Ce recueil contient également une section traitant notamment des avortements précoces et de leurs causes, des étapes du deuil, de la différence de vécu entre l’homme et la femme, de la fratrie, du retour à la maison, des différentes façons d’envisager une prochaine grossesse, du « comment dire au revoir » à son bébé, de l’entourage, etc.On retrouve également une section sur le deuil relié à l’échec des traitements de fécondation in vitro ainsi que quelques témoignages. La dernière section de cet ouvrage est consacrée aux ressources disponibles au Québec comme, par exemple, les groupes de discussion, les livres, les forums, les blogs.
Une des beautés de ce projet réside dans le fait qu’il a débuté par une simple idée, soit celle visant à venir en aide aux familles endeuillées. Cette idée s’est transformée par la collaboration de plusieurs personnes, toutes ayant cette cause à cœur, qui ont contribué avec leurs textes ou leurs témoignages. On peut même dire que ce livre a plusieurs plumes, car les différents textes proviennent soit de nous-mêmes, soit de couples ayant vécu un deuil périnatal ou encore d’enseignantes à l’université, de gynécologues, voire même d’une fillette de sept ans. Il est, et sera, non seulement un guide et une aide précieuse pour les couples en devenir, mais encore et autant pour ceux et celles qui y ont contribué. Notre livre qui s’intitule : Au-delà des Mots, Recueil sur le deuil Périnatal a été publié pat Publications Québec janvier 2011.
Ce que nous souhaitons, c’est que ce recueil soit remis à tous les couples vivant un deuil périnatal, et ce, avant qu’ils quittent l’hôpital. Ces derniers partiront peut-être le cœur vide, mais, au moins, ils emporteront avec eux une documentation chaleureuse provenant de gens qui partagent leur souffrance, qui la comprennent et qui, à travers leurs témoignages, pourront leur offrir de petites, mais non moindres, lueurs d’espoir.
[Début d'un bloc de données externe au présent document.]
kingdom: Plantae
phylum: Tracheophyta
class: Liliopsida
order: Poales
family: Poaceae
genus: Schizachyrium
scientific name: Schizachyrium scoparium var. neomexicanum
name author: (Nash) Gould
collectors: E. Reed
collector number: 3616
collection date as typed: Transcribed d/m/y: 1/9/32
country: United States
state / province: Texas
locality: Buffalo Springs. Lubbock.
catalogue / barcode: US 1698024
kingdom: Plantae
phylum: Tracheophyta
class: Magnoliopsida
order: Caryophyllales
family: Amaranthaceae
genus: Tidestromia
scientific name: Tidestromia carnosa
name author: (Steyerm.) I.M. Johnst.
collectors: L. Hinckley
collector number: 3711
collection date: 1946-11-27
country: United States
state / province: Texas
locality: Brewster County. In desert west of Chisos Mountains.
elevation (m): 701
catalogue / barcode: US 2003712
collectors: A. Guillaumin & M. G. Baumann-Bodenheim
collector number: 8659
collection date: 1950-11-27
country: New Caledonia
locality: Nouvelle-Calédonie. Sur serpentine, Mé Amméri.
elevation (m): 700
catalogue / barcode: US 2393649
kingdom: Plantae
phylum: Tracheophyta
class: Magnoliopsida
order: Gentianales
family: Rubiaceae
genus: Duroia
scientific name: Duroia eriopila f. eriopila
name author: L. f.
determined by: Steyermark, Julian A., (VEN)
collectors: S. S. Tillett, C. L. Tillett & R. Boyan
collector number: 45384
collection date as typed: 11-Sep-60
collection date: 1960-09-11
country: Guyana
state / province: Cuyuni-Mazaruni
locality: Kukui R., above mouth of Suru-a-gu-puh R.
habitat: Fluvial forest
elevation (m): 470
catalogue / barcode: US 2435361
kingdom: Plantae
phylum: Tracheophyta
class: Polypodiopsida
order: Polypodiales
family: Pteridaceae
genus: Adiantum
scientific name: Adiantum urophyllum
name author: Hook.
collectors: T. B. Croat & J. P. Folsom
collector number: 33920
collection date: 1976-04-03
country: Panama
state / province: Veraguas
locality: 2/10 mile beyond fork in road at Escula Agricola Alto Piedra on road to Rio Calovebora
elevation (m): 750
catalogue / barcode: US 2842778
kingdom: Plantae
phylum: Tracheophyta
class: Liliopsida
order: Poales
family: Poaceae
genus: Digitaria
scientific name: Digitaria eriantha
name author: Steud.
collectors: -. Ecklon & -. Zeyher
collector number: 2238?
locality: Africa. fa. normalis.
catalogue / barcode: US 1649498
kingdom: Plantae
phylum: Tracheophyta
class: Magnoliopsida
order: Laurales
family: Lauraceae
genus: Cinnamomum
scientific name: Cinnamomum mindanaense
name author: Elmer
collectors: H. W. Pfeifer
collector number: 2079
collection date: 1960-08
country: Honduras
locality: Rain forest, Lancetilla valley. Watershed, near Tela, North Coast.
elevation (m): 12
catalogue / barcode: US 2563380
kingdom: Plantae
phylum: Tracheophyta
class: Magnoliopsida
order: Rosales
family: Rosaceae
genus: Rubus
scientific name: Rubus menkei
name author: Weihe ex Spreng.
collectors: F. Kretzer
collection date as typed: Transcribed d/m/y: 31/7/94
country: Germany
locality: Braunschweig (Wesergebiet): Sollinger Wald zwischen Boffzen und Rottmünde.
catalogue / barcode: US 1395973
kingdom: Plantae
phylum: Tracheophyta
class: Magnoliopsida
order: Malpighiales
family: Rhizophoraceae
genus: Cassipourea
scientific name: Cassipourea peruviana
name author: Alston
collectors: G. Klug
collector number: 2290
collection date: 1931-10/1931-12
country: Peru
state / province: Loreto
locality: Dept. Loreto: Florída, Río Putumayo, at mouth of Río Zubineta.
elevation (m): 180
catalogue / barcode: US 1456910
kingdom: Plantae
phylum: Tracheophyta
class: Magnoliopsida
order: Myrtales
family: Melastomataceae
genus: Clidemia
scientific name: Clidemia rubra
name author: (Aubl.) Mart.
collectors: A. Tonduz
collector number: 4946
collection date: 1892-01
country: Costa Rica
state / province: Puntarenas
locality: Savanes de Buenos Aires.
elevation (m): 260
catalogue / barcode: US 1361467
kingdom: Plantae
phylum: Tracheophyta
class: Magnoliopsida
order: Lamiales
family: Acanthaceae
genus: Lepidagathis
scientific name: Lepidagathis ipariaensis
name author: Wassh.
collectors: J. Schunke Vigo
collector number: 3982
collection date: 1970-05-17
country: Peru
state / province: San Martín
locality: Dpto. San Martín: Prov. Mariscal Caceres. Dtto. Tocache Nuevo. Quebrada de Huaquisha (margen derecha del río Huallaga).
Finalement, notre rêve ultime est que ce recueil devienne comme celui qui s’intitule « Mieux vivre avec votre enfant de la grossesse à deux ans » et qu’il soit, tout comme ce dernier, distribué gratuitement par le gouvernement partout au Québec. Les familles vivant une naissance ont un livre pour les guider et nous croyons fermement que celles vivant un deuil périnatal méritent la même reconnaissance, la même considération, en possédant leur « guide-recueil ». Pour atteindre notre objectif, nous avons procédé à de nombreuses levées de fonds, ce qui nous a permis de remettre les recueils gratuitement à l’hôpital où nous travaillons afin que les couples vivant cette situation reçoivent un soutien, aient accès à des ressources et soient reconnus dans leur deuil, un deuil qui ne devrait plus être minimisé parce que méconnu.